_Input data_
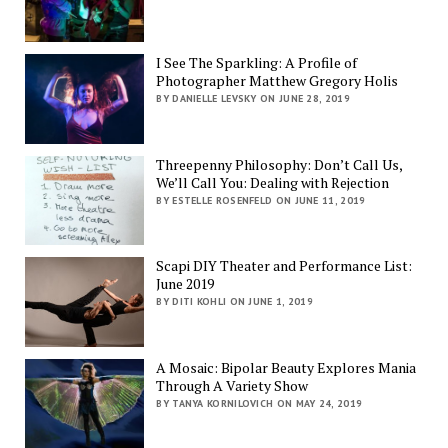
I See The Sparkling: A Profile of
Photographer Matthew Gregory Holis
BY DANIELLE LEVSKY ON JUNE 28, 2019
Threepenny Philosophy: Don’t Call Us,
We’ll Call You: Dealing with Rejection
BY ESTELLE ROSENFELD ON JUNE 11, 2019
Scapi DIY Theater and Performance List:
June 2019
BY DITI KOHLI ON JUNE 1, 2019
A Mosaic: Bipolar Beauty Explores Mania
Through A Variety Show
BY TANYA KORNILOVICH ON MAY 24, 2019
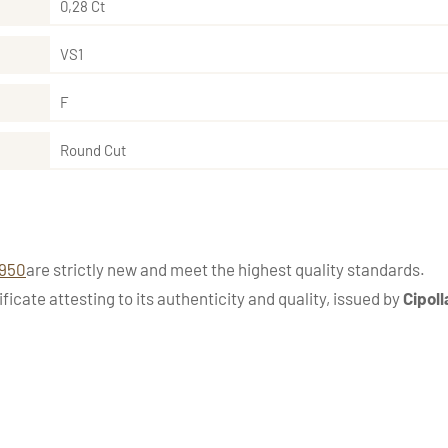
0,28 Ct
VS1
F
Round Cut
1950
are strictly new and meet the highest quality standards.
ficate attesting to its authenticity and quality, issued by
Cipoll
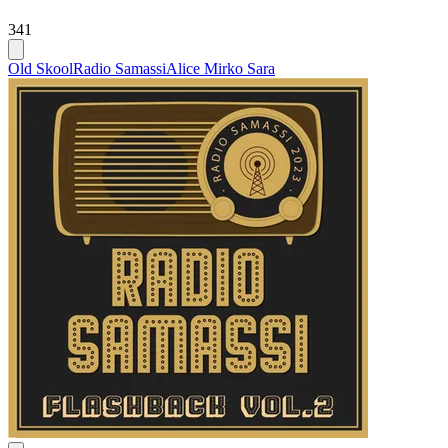
341
Old Skool
Radio Samassi
Alice Mirko Sara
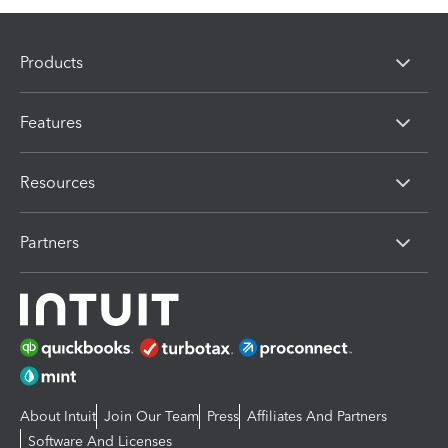
Products
Features
Resources
Partners
About Intuit
Join Our Team
Press
Affiliates And Partners
Software And Licenses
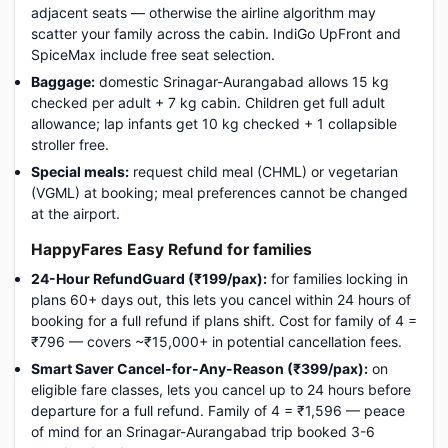
adjacent seats — otherwise the airline algorithm may
scatter your family across the cabin. IndiGo UpFront and
SpiceMax include free seat selection.
Baggage:
domestic Srinagar-Aurangabad allows 15 kg
checked per adult + 7 kg cabin. Children get full adult
allowance; lap infants get 10 kg checked + 1 collapsible
stroller free.
Special meals:
request child meal (CHML) or vegetarian
(VGML) at booking; meal preferences cannot be changed
at the airport.
HappyFares Easy Refund for families
24-Hour RefundGuard (₹199/pax):
for families locking in
plans 60+ days out, this lets you cancel within 24 hours of
booking for a full refund if plans shift. Cost for family of 4 =
₹796 — covers ~₹15,000+ in potential cancellation fees.
Smart Saver Cancel-for-Any-Reason (₹399/pax):
on
eligible fare classes, lets you cancel up to 24 hours before
departure for a full refund. Family of 4 = ₹1,596 — peace
of mind for an Srinagar-Aurangabad trip booked 3-6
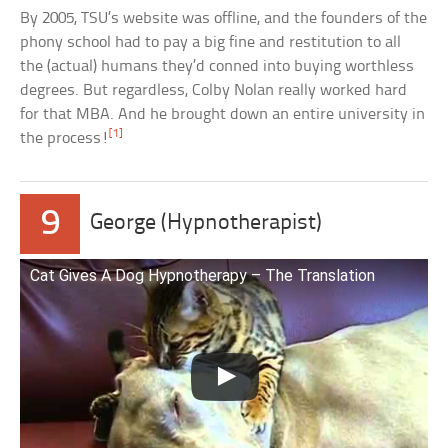
By 2005, TSU’s website was offline, and the founders of the
phony school had to pay a big fine and restitution to all
the (actual) humans they’d conned into buying worthless
degrees. But regardless, Colby Nolan really worked hard
for that MBA. And he brought down an entire university in
[1]
the process!
9
George (Hypnotherapist)
Cat Gives A Dog Hypnotherapy – The Translation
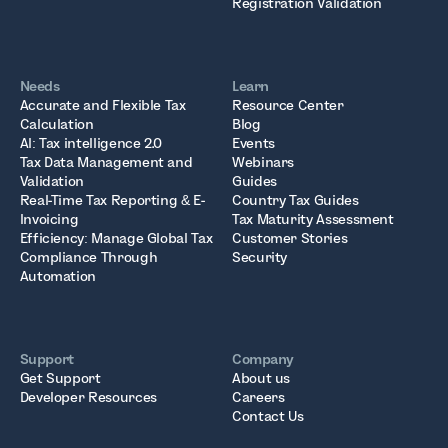
Registration Validation
Needs
Learn
Accurate and Flexible Tax
Resource Center
Calculation
Blog
AI: Tax intelligence 2.0
Events
Tax Data Management and
Webinars
Validation
Guides
Real-Time Tax Reporting & E-
Country Tax Guides
Invoicing
Tax Maturity Assessment
Efficiency: Manage Global Tax
Customer Stories
Compliance Through
Security
Automation
Support
Company
Get Support
About us
Developer Resources
Careers
Contact Us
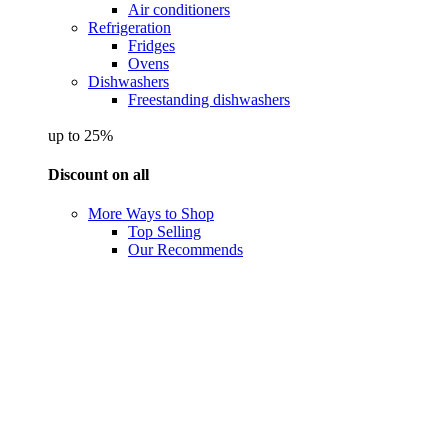
Air conditioners
Refrigeration
Fridges
Ovens
Dishwashers
Freestanding dishwashers
up to 25%
Discount on all
More Ways to Shop
Top Selling
Our Recommends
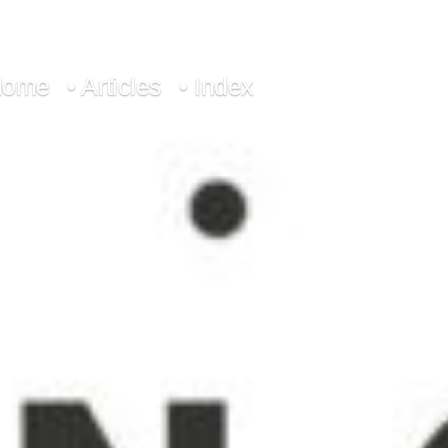
Home
• Articles
• Index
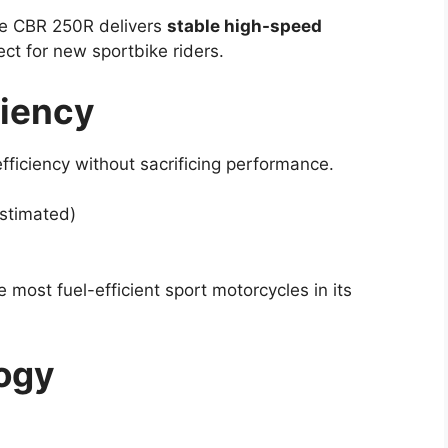
the CBR 250R delivers
stable high-speed
ct for new sportbike riders.
ciency
ficiency without sacrificing performance.
stimated)
ost fuel-efficient sport motorcycles in its
ogy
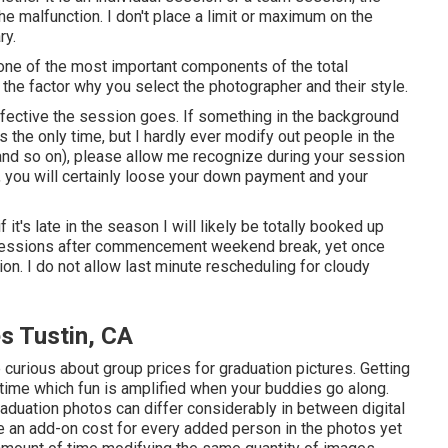
the malfunction. I don't place a limit or maximum on the
ry.
one of the most important components of the total
s the factor why you select the photographer and their style.
fective the session goes. If something in the background
s the only time, but I hardly ever modify out people in the
 and so on), please allow me recognize during your session
e, you will certainly loose your down payment and your
f it's late in the season I will likely be totally booked up
ide sessions after commencement weekend break, yet once
tion. I do not allow last minute rescheduling for cloudy
s Tustin, CA
 curious about group prices for graduation pictures. Getting
time which fun is amplified when your buddies go along.
raduation photos can differ considerably in between digital
 an add-on cost for every added person in the photos yet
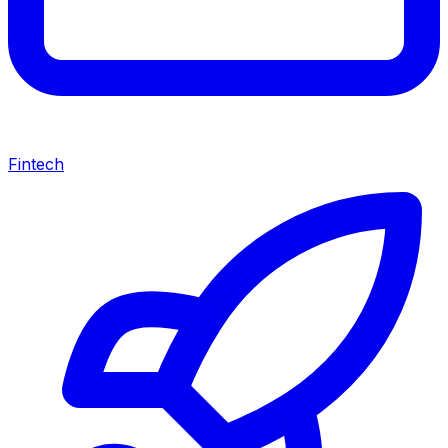
Fintech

_Task to carry out_
Copy out the text from every one of the records above, line for line, and leave the pictures out.

_Result below_
I See The Sparkling: A Profile of
Photographer Matthew Gregory Holis
BY DANIELLE LEVSKY ON JUNE 28, 2019
Threepenny Philosophy: Don’t Call Us,
We’ll Call You: Dealing with Rejection
BY ESTELLE ROSENFELD ON JUNE 11, 2019
Scapi DIY Theater and Performance List:
June 2019
BY DITI KOHLI ON JUNE 1, 2019
A Mosaic: Bipolar Beauty Explores Mania
Through A Variety Show
BY TANYA KORNILOVICH ON MAY 24, 2019
0,28 Ct
VS1
F
Round Cut
1950
are strictly new and meet the highest quality standards.
ficate attesting to its authenticity and quality, issued by
Cipoll
341
Old Skool
Radio Samassi
Alice Mirko Sara
Products
Features
Resources
Partners
About Intuit
Join Our Team
Press
Affiliates And Partners
Software And Licenses
adjacent seats — otherwise the airline algorithm may
scatter your family across the cabin. IndiGo UpFront and
SpiceMax include free seat selection.
Baggage:
domestic Srinagar-Aurangabad allows 15 kg
checked per adult + 7 kg cabin. Children get full adult
allowance; lap infants get 10 kg checked + 1 collapsible
stroller free.
Special meals:
request child meal (CHML) or vegetarian
(VGML) at booking; meal preferences cannot be changed
at the airport.
HappyFares Easy Refund for families
24-Hour RefundGuard (₹199/pax):
for families locking in
plans 60+ days out, this lets you cancel within 24 hours of
booking for a full refund if plans shift. Cost for family of 4 =
₹796 — covers ~₹15,000+ in potential cancellation fees.
Smart Saver Cancel-for-Any-Reason (₹399/pax):
on
eligible fare classes, lets you cancel up to 24 hours before
departure for a full refund. Family of 4 = ₹1,596 — peace
of mind for an Srinagar-Aurangabad trip booked 3-6
By 2005, TSU’s website was offline, and the founders of the
phony school had to pay a big fine and restitution to all
the (actual) humans they’d conned into buying worthless
degrees. But regardless, Colby Nolan really worked hard
for that MBA. And he brought down an entire university in
[1]
the process!
9
George (Hypnotherapist)
Cat Gives A Dog Hypnotherapy – The Translation
Registration Validation
Needs
Learn
Accurate and Flexible Tax
Resource Center
Calculation
Blog
AI: Tax intelligence 2.0
Events
Tax Data Management and
Webinars
Validation
Guides
Real-Time Tax Reporting & E-
Country Tax Guides
Invoicing
Tax Maturity Assessment
Efficiency: Manage Global Tax
Customer Stories
Compliance Through
Security
Automation
Support
Company
Get Support
About us
Developer Resources
Careers
Contact Us
Air conditioners
Refrigeration
Fridges
Ovens
Dishwashers
Freestanding dishwashers
up to 25%
Discount on all
More Ways to Shop
Top Selling
Our Recommends
Home
• Articles
• Index
the CBR 250R delivers
stable high-speed
ct for new sportbike riders.
ciency
ficiency without sacrificing performance.
stimated)
ost fuel-efficient sport motorcycles in its
ogy
the malfunction. I don't place a limit or maximum on the
ry.
one of the most important components of the total
s the factor why you select the photographer and their style.
fective the session goes. If something in the background
s the only time, but I hardly ever modify out people in the
 and so on), please allow me recognize during your session
e, you will certainly loose your down payment and your
f it's late in the season I will likely be totally booked up
ide sessions after commencement weekend break, yet once
tion. I do not allow last minute rescheduling for cloudy
s Tustin, CA
 curious about group prices for graduation pictures. Getting
time which fun is amplified when your buddies go along.
raduation photos can differ considerably in between digital
 an add-on cost for every added person in the photos yet
Fintech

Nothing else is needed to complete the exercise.